KD IV/3, Kapitel XVI: “Jesus Christus, der wahrhafte Zeuge”. Christus is als de middelaar in zijn stralende verschijning het licht van het leven, als het Woord dat tot alle mensen spreekt en alle tegenstand overwint (§ 69: christologie 3: herneming van de thematiek van de prolegomena, Christus als subject en inhoud van de openbaring – profetisch werk). In contrast hiermee verschijnt de menselijke zonde als leugen: de waarheid in Hem wordt ontkend (§ 70: hamartiologie 3). Hij roept ons echter, om van zijn heerschappij en zijn rijk te getuigen (§ 71: soteriologie 3: de vocatione). Als voorlopige presentatie van de in Christus geroepen mensenwereld zendt de heilige Geest de christelijke gemeente als volk onder de volkeren tot getuigenis en dienst (§ 72: ecclesiologie 3: de zending van de gemeente) en wekt de Geest tot hoop op Hem (§ 73: de spe).
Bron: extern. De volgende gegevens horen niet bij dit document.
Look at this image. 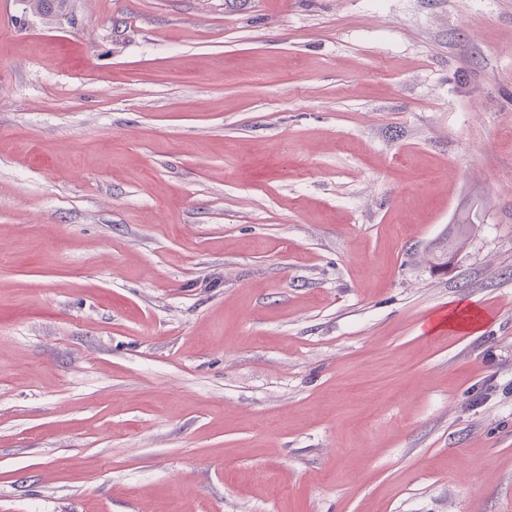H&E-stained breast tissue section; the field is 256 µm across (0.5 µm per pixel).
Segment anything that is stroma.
<instances>
[{
	"instance_id": "obj_1",
	"label": "stroma",
	"mask_w": 512,
	"mask_h": 512,
	"mask_svg": "<svg viewBox=\"0 0 512 512\" xmlns=\"http://www.w3.org/2000/svg\"><path fill=\"white\" fill-rule=\"evenodd\" d=\"M0 512H512V0H0ZM25 9L47 20L66 15L70 0H25ZM481 313L473 305H466L461 307L457 306L452 312L448 313V318H445L437 327L443 325L448 319V327L453 325L460 327H473L480 323Z\"/></svg>"
}]
</instances>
Ter karakterisering zou gezegd kunnen worden, dat het verhaal van KD IV/1 vooral de klassiek-reformatorische prediking wil honoreren (Luther: rechtvaardiging door geloof alleen), dat van KD IV/2 ook de gereformeerde, piëtistische en methodistische correctie daarop wil meenemen (rechtvaardiging én heiliging, geloof én werken) en dat van KD IV/3 typisch moderne kerkhistorische fenomenen als de zending en de vragen van kerk en wereld, theologie en maatschappij poogt te doordenken (§ 72.2 heet: “Gemeinde für die Welt”).
KD IV/4, Kapitel XVII (onvoltooid): “Das Gebot Gottes des Versöhners”. Dit ethische slotdeel had Barth willen inzetten met een bespreking van de christelijke doop (§ 75) en beëindigen met een bespreking van het avondmaal. Dat hangt samen met zijn gewijzigde opvatting ten aanzien van die beide handelingen: hij kan ze gaandeweg steeds minder zien als “sacramentele” heilshandelingen van God uit, maar veel eerder als geboden gestalten van het menselijk antwoord op het heil. Tussen deze beide handelingen in zou dat andere ritueel ter sprake zijn gekomen, het gebed, en wel aan de hand van een uitleg van het Onze Vader (vgl. bijvoorbeeld Calvijn in al zijn edities van de Institutie: “de oratione”). De centrale categorie zal daarom in de jaren zestig niet meer, zoals in 1926 en ook nog in 1927, die zijn van de “Gesetz”, doch veeleer die van de “Anrufung” (Das christliche Leben, a.w. § 76.3). Zie daarover hieronder, Hoofdstuk V van deze module.